How to create double exposure in Photoshop?

Dual exposure produces strong, visually striking images. Here you learn how to do it.

Double exposure, or double exposure, dates back to the time when cameras used film. Between each picture, the film had to be "pulled out", but if that did not happen, two pictures were placed on top of each other.

The technology has been further developed, digitized and perfected. There are countless guides to advanced editing, but here you will learn how to as simple as possible get a good result.

1. Photography

You depend on a good starting point. The goal is to get a white background, and a good dark silhouette. Place the model in a dark room in front of a window. The person should stand sideways so you get a good outline.

It is an advantage to use the RAW format which most cameras can shoot in. Then you get the greatest freedom in the finishing work.

2. Camera RAW Preparation

Open the image in Adobe Photoshop. If the image is in RAW format (.cr2, .NEF or .dng), you get Adobe Camera Raw, and can make adjustments there. (See below if the image is in .jpg and opens directly in Photoshop).

Juster bright tones up. Juster dark tones down. Reduce saturation to -100. It can also be nice to increase the contrast. What gives a good result varies from image to image. Try it out.

When you have finished adjusting the image, press Open. Go to Image> Mode and select RGB Color. Now you are ready.

2. Preparation in Photoshop

Open the image in Photoshop. In the Adjustments panel, click Black & White (1). Adjust different hues in the panel that appears.

Click on Levels (2) in the Adjustments panel.

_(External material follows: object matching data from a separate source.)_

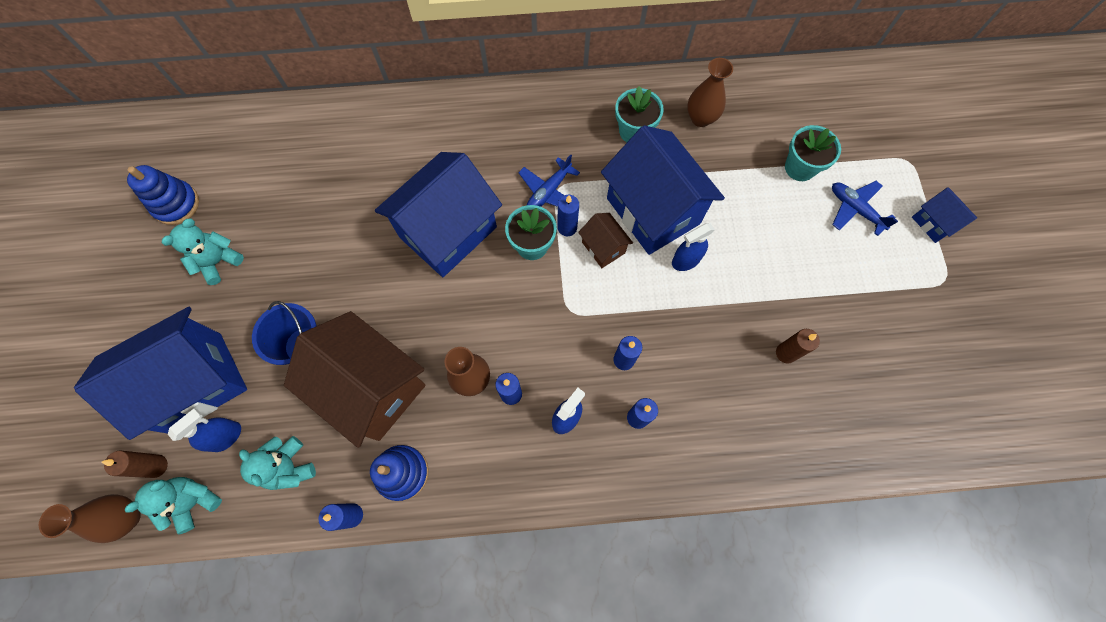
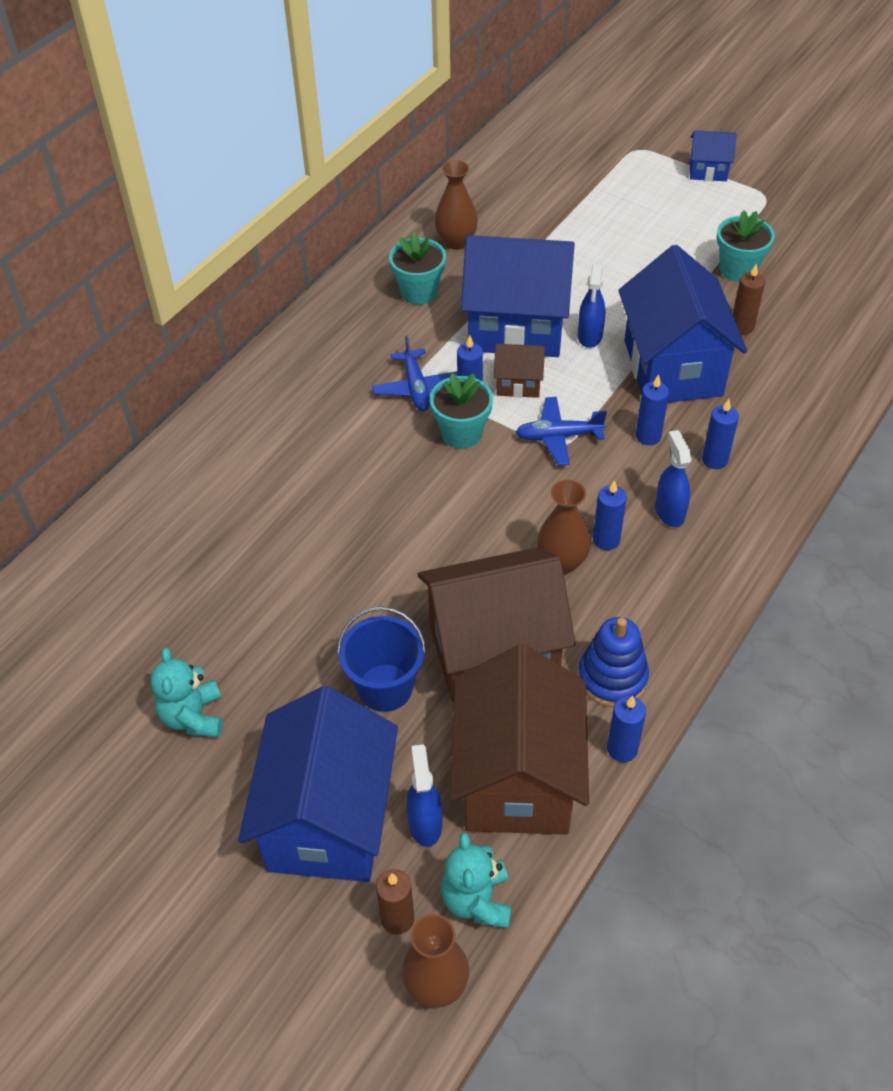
camera: 50 degrees left, 20 degrees down
(176, 204) = (68, 721): blue stacking toy -> none
(290, 467) = (517, 778): turquoise teddy bear -> brown house
(448, 232) = (377, 490): blue house -> blue house (673, 368)
(800, 167) = (575, 212): turquoise flower pot -> turquoise flower pot (738, 269)
(855, 209) = (649, 205): blue plane -> blue plane (558, 436)

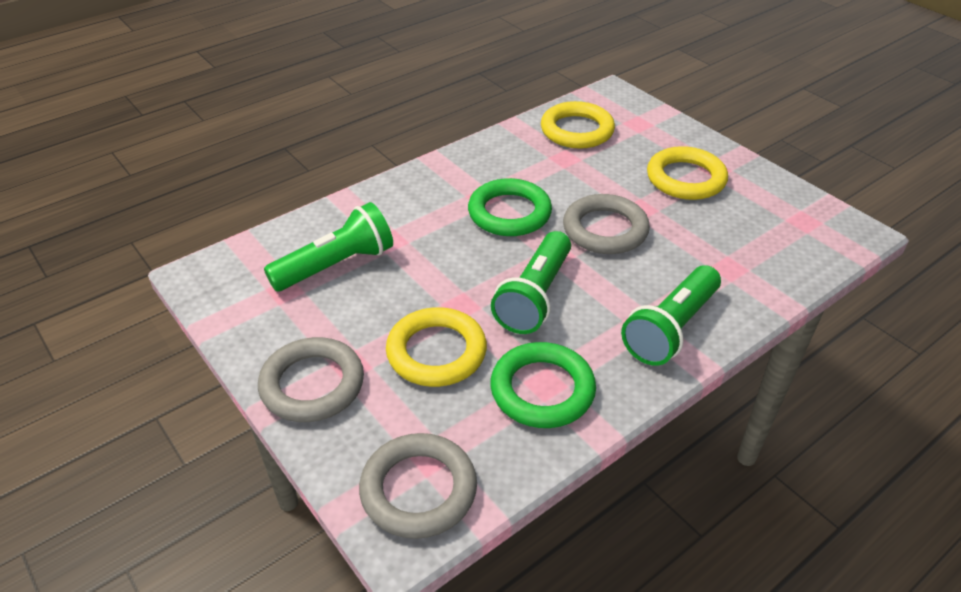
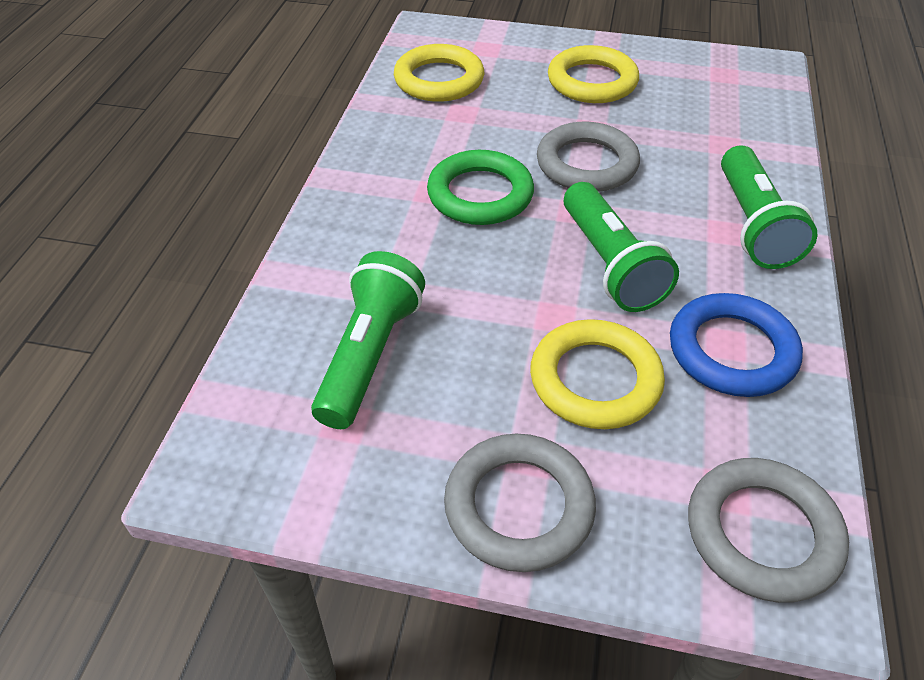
camera: 40 degrees left, 5 degrees up
(542, 390) = (732, 351): green ring -> blue ring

Adjust the black and white levels as in the picture below. Try it out so that the background turns white and the silhouette becomes dark.

This is a good starting point. The most important is white background. How dark / light the model is gives different results and is up to taste and pleasure.

Editing

Double exposures often work best if you combine two different images. Landscape images often go well with the silhouette. Here you can make a stroke of genius by letting the image that is inserted emphasize the message in the image - tell more about the person or mood.

Go to File> Place embedded. Scroll to the image you want to use and select it.

Pull the corners to make sure the image covers the silhouette. (Tip: hold down the Alt key while dragging one corner). Press enter.

Then click on the field Normal, and switches blending mode to Screen.

Voila!

More examples

Thanks to students on the line Photo / Experiences for borrowing sample photos!